Inspiration

On a daily basis, countless individuals worldwide visit healthcare facilities, where an extensive repository of patient data is accumulated. This data, crucial for future research and current diagnostics, can be transformed into priceless information through data regressions and correlations. Yet, this doesn't come without its own issues. When on a massive dataset, trivial problems as manual error, database error, or simply just being out of date causes discrepancies in the results. Addressing these errors is vital towards enhancement of data precisions and accuracy.

What it does

Data that is entered gets filtered through parameters in place discarding inherently wrong data, such flaws encompass improbable values and outdated information. Additionally, we standardize our data in order to find a confidence error within our dataset. This filters out extraneous solution and maintains data that provides consistent results. Data sets are now sampled by training a neural network module to develop optimal results.

How we built it

We first began by experimenting with which parts of the data were strongly associated with whether the patient would die or not.
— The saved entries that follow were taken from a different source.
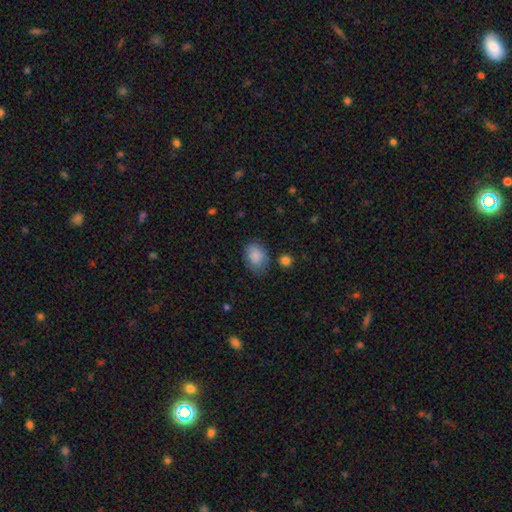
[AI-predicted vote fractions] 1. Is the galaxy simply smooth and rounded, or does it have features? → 85% smooth, 8% featured or disk, 7% star or artifact.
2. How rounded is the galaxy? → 75% in between, 24% round, 1% cigar-shaped.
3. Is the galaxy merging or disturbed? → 72% none, 19% minor disturbance, 6% major disturbance, 3% merger.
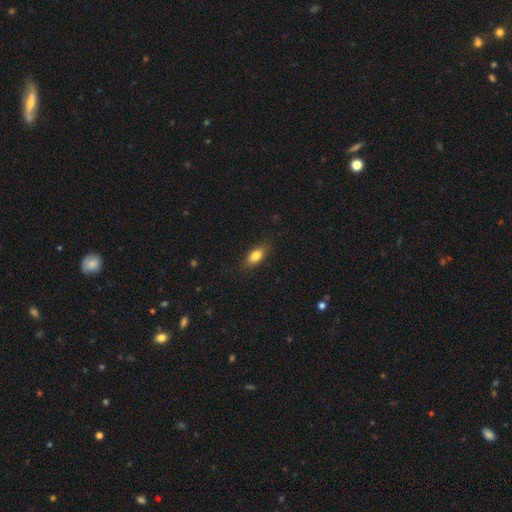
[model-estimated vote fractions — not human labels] smooth 78%, featured or disk 15%, star or artifact 7%. Down the decision tree: how rounded — in between (78%); merging — none (84%).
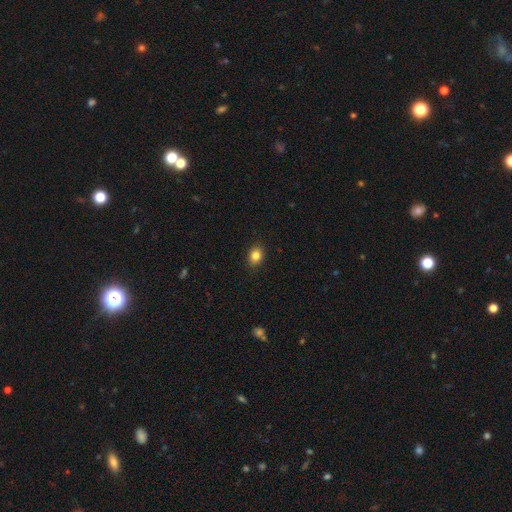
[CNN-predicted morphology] Overall: smooth (84%). How rounded: in between (52%; round 47%). Merging: none (89%).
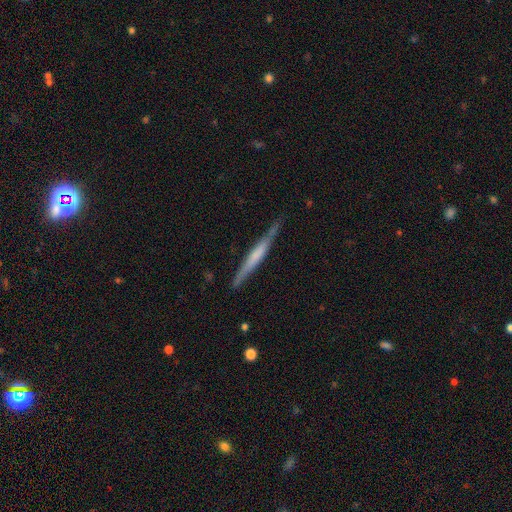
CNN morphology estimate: smooth_or_featured: featured or disk (p=0.58) [alt: smooth p=0.37]
disk_edge_on: yes (p=0.96) [alt: no p=0.04]
edge_on_bulge: none (p=0.45) [alt: boxy p=0.30]
merging: none (p=0.80) [alt: minor disturbance p=0.15]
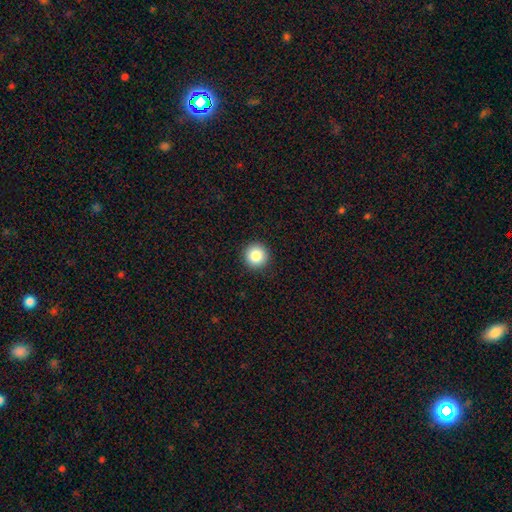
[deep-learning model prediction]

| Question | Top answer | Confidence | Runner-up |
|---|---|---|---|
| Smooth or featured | smooth | 86% | star or artifact (10%) |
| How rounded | round | 96% | in between (3%) |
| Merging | none | 93% | minor disturbance (5%) |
We found that variables such as "timeknown" (how long the patient knew they had a disease), sex, and age had a positive impact on the accuracy of our model.

To improve the model even further, we worked to implement various techniques to preprocess and filter nonsensical data from our training set, and to automatically compute which of the nearly 45 variables had any kind of association with a patient's death.

Challenges we ran into

We ran into a multitude of challenges, starting with identifying potential problems in the provided data which had many errors and discrepancies that threw off the training of our model. This included. As a result, we resorted to using statistics to preprocess our data and ultimately create an algorithm to effectively clean any set of data given by TDHospital.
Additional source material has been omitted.